Women’s History Month

Reflections from Women in Leadership

Regina Edwards, Executive Vice President & Chief Financial Officer

As we celebrate Women’s History Month and the contributions women have made, I also reflect on the milestones women have made in business and the long-awaited recognition we are finally getting. It gives me joy and hope for a future where equity becomes commonplace. That said, we still have a long way to go, but progress is being made and I am a part of this evolution.

Finance is a career field unmistakably dominated by men. So from the start, I decided to focus on what I could control, and to block out all the things around me that said otherwise. I rolled up my sleeves, did the work and proved that I had what it took. Being confident in myself and not allowing stereotypes to prevail has helped me get to my current leadership role. Believing that performance matters, being present at all times and willing to go that extra mile has worked for me.

However, while I believe that my work ethic and determination have paid off, I’m not so naïve as to think that this is all it takes. Women are where we are today by standing on the shoulders of those who came before us. Those women faced insurmountable challenges, some of which remain in existence today–gender bias, stereotypes, equity, and diversity challenges to name a few.

When I arrived at Exponents 26 years ago, I came with intention. I wanted to put my stamp on what was a relatively small agency that outsourced its accounting function. I worked hard to build a full-fledged finance department staffed up to meet the rigorous demands of the non-profit industry. My reach has also increased to include Human Resources, IT and Fundraising. It’s been a ride and I’m not done yet.        

What would I tell a young woman today about leadership? Don’t change who you are to fit a mold or try to please. Do your best, always present yourself in a way that is uncompromising, remain unwavering in what you want for yourself, and know your worth. 

Last but not least, when you get there, lead by example. Be an example for the others that will come behind you and undoubtedly walk in your footsteps, whether you know it or not. Be true to yourself!

Samantha Lopez, Executive Vice President & Chief Operations Officer

Women’s History Month is a time to celebrate the vital role of women in American history. This year, I find myself reflecting on the challenges faced by women in the workforce. I also find myself looking back on my own career achievements and the experiences that have brought me to my role at EXPONENTS in an executive leadership position.

When I began my career, I had the good fortune to work under a series of female leaders. These mentors modeled very different styles of leadership, from leading through fear and intimidation to leading through vulnerability and nurturing. What has stayed with me from those lived experiences is the firm belief that my gender didn’t limit my ability to lead, and the knowledge that there is no one effective style of leadership.

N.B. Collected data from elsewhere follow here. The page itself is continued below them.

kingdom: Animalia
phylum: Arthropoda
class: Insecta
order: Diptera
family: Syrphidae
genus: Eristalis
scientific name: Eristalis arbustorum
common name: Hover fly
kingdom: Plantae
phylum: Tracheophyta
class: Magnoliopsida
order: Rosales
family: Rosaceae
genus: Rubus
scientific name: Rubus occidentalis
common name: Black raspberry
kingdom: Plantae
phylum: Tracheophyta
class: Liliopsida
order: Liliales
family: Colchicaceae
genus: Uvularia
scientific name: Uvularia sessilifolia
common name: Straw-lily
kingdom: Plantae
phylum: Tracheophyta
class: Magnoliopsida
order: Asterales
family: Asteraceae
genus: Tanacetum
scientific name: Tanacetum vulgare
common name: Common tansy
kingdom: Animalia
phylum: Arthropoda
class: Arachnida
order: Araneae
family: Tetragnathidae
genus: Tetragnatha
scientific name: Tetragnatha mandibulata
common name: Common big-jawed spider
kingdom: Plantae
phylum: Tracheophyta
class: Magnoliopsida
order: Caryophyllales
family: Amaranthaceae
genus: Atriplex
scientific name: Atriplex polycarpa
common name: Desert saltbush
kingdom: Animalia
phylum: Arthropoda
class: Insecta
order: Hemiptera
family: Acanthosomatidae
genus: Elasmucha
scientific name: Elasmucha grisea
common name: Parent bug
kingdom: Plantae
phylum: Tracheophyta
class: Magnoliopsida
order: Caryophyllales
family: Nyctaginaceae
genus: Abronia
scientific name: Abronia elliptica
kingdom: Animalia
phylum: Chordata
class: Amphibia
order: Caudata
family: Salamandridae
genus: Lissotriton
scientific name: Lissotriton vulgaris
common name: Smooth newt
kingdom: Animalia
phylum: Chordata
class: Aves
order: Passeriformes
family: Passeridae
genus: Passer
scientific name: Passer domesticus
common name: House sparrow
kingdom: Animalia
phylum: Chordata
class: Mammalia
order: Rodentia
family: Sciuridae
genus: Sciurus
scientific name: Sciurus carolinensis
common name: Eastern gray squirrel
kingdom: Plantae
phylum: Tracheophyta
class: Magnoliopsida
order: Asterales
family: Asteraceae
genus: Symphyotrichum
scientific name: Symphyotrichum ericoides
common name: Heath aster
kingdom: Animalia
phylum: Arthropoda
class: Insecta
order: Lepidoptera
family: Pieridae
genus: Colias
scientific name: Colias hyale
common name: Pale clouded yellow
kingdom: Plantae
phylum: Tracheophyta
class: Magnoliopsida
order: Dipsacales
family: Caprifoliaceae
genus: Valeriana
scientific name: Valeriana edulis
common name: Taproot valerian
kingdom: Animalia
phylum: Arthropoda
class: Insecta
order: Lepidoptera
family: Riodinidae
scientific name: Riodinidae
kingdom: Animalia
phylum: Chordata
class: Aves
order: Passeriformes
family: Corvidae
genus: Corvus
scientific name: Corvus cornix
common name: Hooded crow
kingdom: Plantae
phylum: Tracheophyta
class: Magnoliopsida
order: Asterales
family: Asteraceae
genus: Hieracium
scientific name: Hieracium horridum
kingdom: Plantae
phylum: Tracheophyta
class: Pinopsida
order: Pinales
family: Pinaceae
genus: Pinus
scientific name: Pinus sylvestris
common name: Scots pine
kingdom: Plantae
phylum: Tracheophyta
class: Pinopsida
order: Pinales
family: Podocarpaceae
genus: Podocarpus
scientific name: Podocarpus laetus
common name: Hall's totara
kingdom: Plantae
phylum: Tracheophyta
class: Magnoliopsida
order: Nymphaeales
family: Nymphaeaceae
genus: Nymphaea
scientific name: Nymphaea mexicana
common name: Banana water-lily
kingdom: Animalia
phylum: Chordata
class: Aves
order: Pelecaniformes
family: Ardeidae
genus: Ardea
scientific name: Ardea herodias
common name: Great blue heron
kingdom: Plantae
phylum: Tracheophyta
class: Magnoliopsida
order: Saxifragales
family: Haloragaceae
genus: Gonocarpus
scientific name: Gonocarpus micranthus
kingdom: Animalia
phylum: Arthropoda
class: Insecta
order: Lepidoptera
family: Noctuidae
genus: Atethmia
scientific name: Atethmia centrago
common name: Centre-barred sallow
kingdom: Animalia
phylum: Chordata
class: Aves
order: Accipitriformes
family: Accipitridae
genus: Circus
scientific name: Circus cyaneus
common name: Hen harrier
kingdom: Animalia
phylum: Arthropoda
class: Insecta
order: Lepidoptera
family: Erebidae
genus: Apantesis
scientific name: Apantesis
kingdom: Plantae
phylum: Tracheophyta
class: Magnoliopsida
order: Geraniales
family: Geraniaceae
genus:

The challenges faced by women in earlier generations and in more male-dominated fields (such as science and technology) have lessened, but not been fully eradicated. We deal with barriers of a more subtle, insidious nature… a slight condescension, overtalking, being mansplained to, or having your ideas reworded as if you were unable to articulate your thoughts. 

Women are conditioned to be polite, so many of us experience difficulty asserting ourselves. We are wary of feeling as if we’re being rude, or being painted as aggressive. In my opinion, this conditioning is a significant contributor to the gender wage gap. Many women are not comfortable with asking for pay increases and promotions because it entails being assertive about one’s accomplishments, which can feel braggadocious or obnoxious. 

Trust me when I tell you, men never feel this way. They are aware there is nothing impolite about knowing your value!

For leaders who are also women of color, these issues are compounded by societal bias and stereotypes. It has been my experience that these negative aspects are offset by modeling potential and possibility to our agency’s participants and staff, which I find to be one of the most gratifying aspects of being a leader. 

Leaning into feminine energy by being able to nurture staff and provide them with a safe space to develop while guiding with a firm hand has been an effective personal leadership technique and has allowed us to continue to flourish during unprecedented times.